Pandemi ile birlikte hızlı bir şekilde değişen dünya düzeninin gelecekte nasıl olacağı herkes için bir merak konusu olmuştur. Bu yeni düzeni anlamak ve ona ayak uydurmak adına dijital dünyanın daha çok içine girerek metaverse yani sanal evrende bir yaşama hazırlandığımız açıktır.
Bu yenidünya düzenine geçiş Covid-19 süresince daha da hızlanmıştır. Pandemi boyunca evden çalışma süreleri artmış, bu da neredeyse birçoğumuzun hayatımıza yeni giren Zoom vb. gibi yeni yazılımları bize tanıtmıştır. Bu tür uygulamaların kullanıldığı toplantılar bir süre sonra 3 boyutlu toplantılar olacak şekilde hayatlarımızda yerini alarak, akıllı cihazlar sayesinde toplantıların yapıldığı cihazların taşınabilir hacimsel boyutlara ulaşması öngörülmektedir. Şu an yaşanılan bu geçiş dönemi yani Hibrid dönemi, hibrid bakışı ile başlayan bu süreçte gelecek yaşamlara yön verecektir. Bugünün içinde gelecek için çalışıyor olmak, hibrid geçiş için oldukça önemlidir.
10 yıl öncesine kadar hepimizin sadece hayal ettiği ve ütopik bir düşünce olan görüntülü iletişim, bugün dünya nüfusunun neredeyse tamamının elinde olan cep telefonlarında oldukça kolay bir şekilde kullanılmaktadır. Gelişen teknoloji ile biyometrik tarayıcılar dahi taşınabilir hale gelmiştir. Bu da tüketicilerin kişileştirilmiş bir yaşam ve alışveriş sistemine entegrasyonunu hızlandırmıştır.
Teknolojinin hızlı evrimi ile yaşamlarımızın görünebilir bir hale geldiği bu yeni süreçte, satın alma tercih ve yöntemlerimiz de yeniden şekillenmiştir. İnternete bağlı olarak yaptığımız her şey izlenip takip edilerek, attığımız her adım sitelerin veri tabanlarına birileri tarafından yüklenmektedir. Bıraktığımız tüm bu ayak izleri de satın almak istediğimiz ürünler hakkında bilgi vermektedir. Girdiğimiz yeni sitelerde de, satın almak istediğimiz bu ürün ya da hizmetler, seçenekleriyle yönlendirilmiş reklamlar olarak karşımıza çıkmakta ve tercihlerimizi etkilemektedir.

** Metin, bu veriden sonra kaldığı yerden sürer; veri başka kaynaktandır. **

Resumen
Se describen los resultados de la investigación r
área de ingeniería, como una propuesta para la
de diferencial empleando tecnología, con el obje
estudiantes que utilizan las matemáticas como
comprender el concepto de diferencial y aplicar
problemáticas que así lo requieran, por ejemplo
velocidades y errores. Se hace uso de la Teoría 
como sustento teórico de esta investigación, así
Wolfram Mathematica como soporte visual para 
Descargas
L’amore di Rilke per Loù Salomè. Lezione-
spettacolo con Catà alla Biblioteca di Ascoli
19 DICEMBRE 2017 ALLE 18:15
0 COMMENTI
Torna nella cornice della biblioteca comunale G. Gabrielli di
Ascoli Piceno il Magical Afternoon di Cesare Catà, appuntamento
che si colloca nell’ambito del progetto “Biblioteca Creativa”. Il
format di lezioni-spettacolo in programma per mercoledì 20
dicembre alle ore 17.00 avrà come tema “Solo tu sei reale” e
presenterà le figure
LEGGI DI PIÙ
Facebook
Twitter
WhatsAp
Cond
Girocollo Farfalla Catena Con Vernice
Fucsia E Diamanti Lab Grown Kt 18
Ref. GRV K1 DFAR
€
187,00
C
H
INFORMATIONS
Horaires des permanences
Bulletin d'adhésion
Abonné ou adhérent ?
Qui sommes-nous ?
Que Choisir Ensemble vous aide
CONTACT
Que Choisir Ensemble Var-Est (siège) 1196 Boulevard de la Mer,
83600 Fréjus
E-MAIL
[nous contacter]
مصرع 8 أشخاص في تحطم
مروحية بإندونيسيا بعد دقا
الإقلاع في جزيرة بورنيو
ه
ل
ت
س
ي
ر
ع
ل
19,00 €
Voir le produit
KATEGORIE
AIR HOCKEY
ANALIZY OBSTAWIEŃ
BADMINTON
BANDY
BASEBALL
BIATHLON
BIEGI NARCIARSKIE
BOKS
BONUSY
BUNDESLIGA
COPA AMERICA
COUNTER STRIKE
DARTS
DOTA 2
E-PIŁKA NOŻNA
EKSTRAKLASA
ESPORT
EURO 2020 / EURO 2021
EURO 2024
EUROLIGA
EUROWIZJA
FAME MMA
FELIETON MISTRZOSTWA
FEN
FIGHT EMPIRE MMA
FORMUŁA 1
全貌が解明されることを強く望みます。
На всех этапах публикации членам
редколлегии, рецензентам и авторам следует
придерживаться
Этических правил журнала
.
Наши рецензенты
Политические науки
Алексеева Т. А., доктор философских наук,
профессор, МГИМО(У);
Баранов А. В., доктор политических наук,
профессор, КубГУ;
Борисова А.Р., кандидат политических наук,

Dijital profilimiz alışverişlerimizi, tatilimizi hatta yatırım araçlarımızı seçmemizde dahi bizleri yaşamımızın her anında yönlendirmektedir.
Alışveriş merkezleri ve perakendeciler, global dünya örneklerinde de görmeye başladığımız gibi, dijital dünyayı kendi amaçları doğrultusunda kullanmaya başladılar. Mağazaya giren müşterileri tanıyan ve biyoritmik tarayıcılarla müşteri taleplerini anlayan araçların kullanımı buna örnek olarak verilebilir.
Yenidünyada, yeni düzene ayak uydurmak için tasarımcı gibi düşünmeli, takım oyuncusu olmalı ve teknolojinin nimetlerinden her anlamda akılcıl bir şekilde faydalanarak yeteneklerimizi bu yönde geliştirmeliyiz. Yeni bir vizyon oluştururken yenidünya müşterisinin taleplerini göz önünde bulundurmalıyız. Dijitalleşen yeniçağın hakkını vermek için hepimiz, yeteneklerimizi geliştirdiğimiz, yaratıcılığımızın ön planda olduğu ve teknolojiyle uyum sağladığımız sahalarda kendimizi var etmeliyiz.